The mass-mobility distributions of ions produced by a Po-210 source in air

We utilized a differential mobility analyzer-mass spectrometer (DMA-MS) with a high resolving power (similar to 45) parallel plate DMA to measure the masses and mobilities of positive and negative ions generated in dry, particle free air with a 10 mCi Po-210 a-irradiation source. We are able to chemically identify 6 positive ions and 25 negative ions in spectra. The positive ions detected were generated by protonation, and included protonated acetone (59 Da), protonated bis-(2-ethylhexyl)phthalate (391 Da), and protonated cyclic polydimethylsiloxanes. The negative ions detected were all deprotonated, and included Teflon-derived perfluoralkanoate ions, long chain alcohol derived alkoxide ions, and the nitrate ion, which, despite its low mass and high mobility was the most abundant ion in negative spectra. Most detected ions can be traced back to system components or to compounds used in the manufacture of system components. Though clearly the detected ions are system specific, the conditions employed were similar to those used in many laboratory scale aerosol measurement systems. The mobility-mass relationship for measured ions was compared to prior mass-mobility measurements of ions produced via alpha a-irradiation, as well as to the predictions of gas molecule scattering calculations, which took as inputs semi-emipirical AM1 based structural models. Through this comparison we show that (1) a universal mobility mass relationship cannot be applied to all ions and (2) for most ions, gas molecule scattering with diffuse scattering rules can be used to accurately predict ion mobilities. Ion spectra collected with the same system but several months apart were also compared, demonstrating that although similar species are detected, the generated ion spectrum can vary over time. Finally, Brownian dynamics simulations with measured polydisperse ion properties were utilized to determine the expected steady-state charge distribution for particles exposed to the measured ions. Via simulations, we Find that the presence or absence of the negative nitrate ion has a strong effect on the steady-state charge distribution and that in most systems it is high concentrations of this ion (relative to others) which can bias charge distributions to negative polarity. Conversely, absence of the nitrate ion shifts charge distributions towards the positive mode. (C) 2015 Elsevier Ltd. All rights reserved.

**Set problem 1**:
Could you edit the records from their first line through the line that has "collection date: 1922-05-30/1922-06-06", replacing "name author" with "authority" and leaving everything else unchanged? Omit the pictures from your answer.

Saved entries
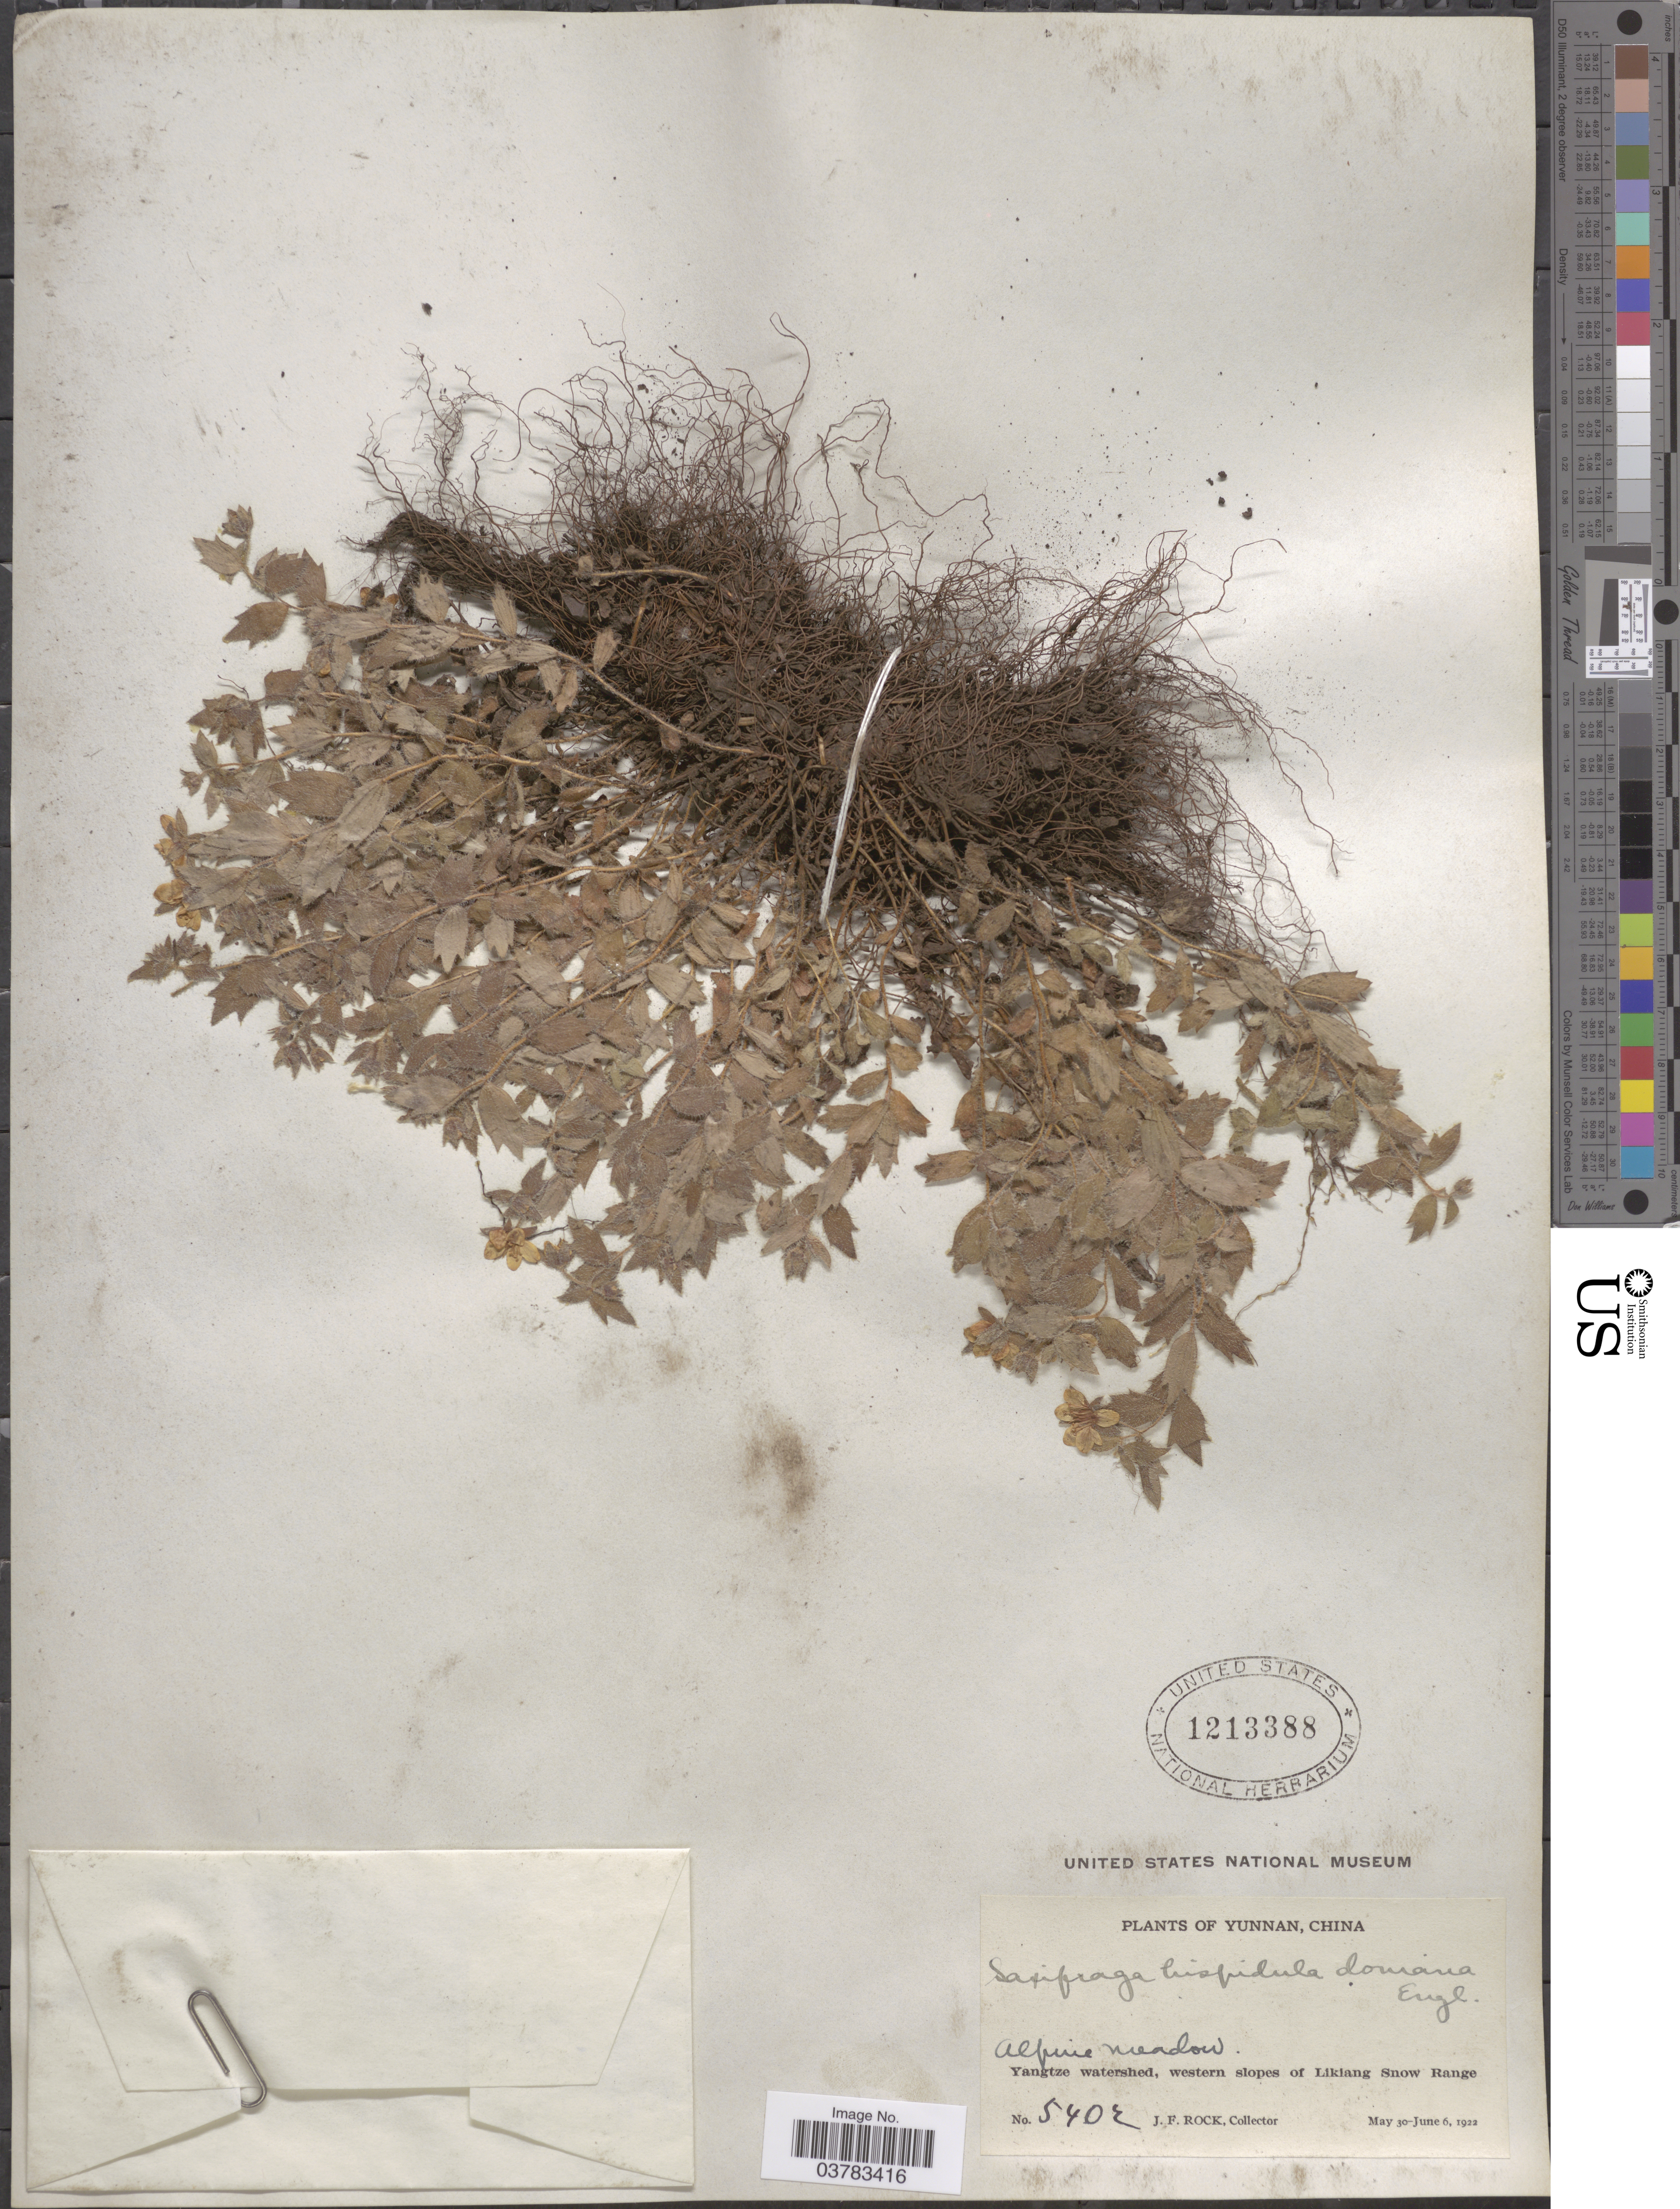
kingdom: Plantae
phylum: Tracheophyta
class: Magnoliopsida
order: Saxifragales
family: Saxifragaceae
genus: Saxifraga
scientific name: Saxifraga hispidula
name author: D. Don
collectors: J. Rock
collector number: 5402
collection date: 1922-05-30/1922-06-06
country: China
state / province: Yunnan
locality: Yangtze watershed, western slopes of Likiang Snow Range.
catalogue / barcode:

**Set problem 2**:
According to the text on ions from a Po-210 source, which ion was the most abundant in negative spectra?

**Written response 1**:
kingdom: Plantae
phylum: Tracheophyta
class: Magnoliopsida
order: Saxifragales
family: Saxifragaceae
genus: Saxifraga
scientific name: Saxifraga hispidula
authority: D. Don
collectors: J. Rock
collector number: 5402
collection date: 1922-05-30/1922-06-06

**Written response 2**:
The nitrate ion.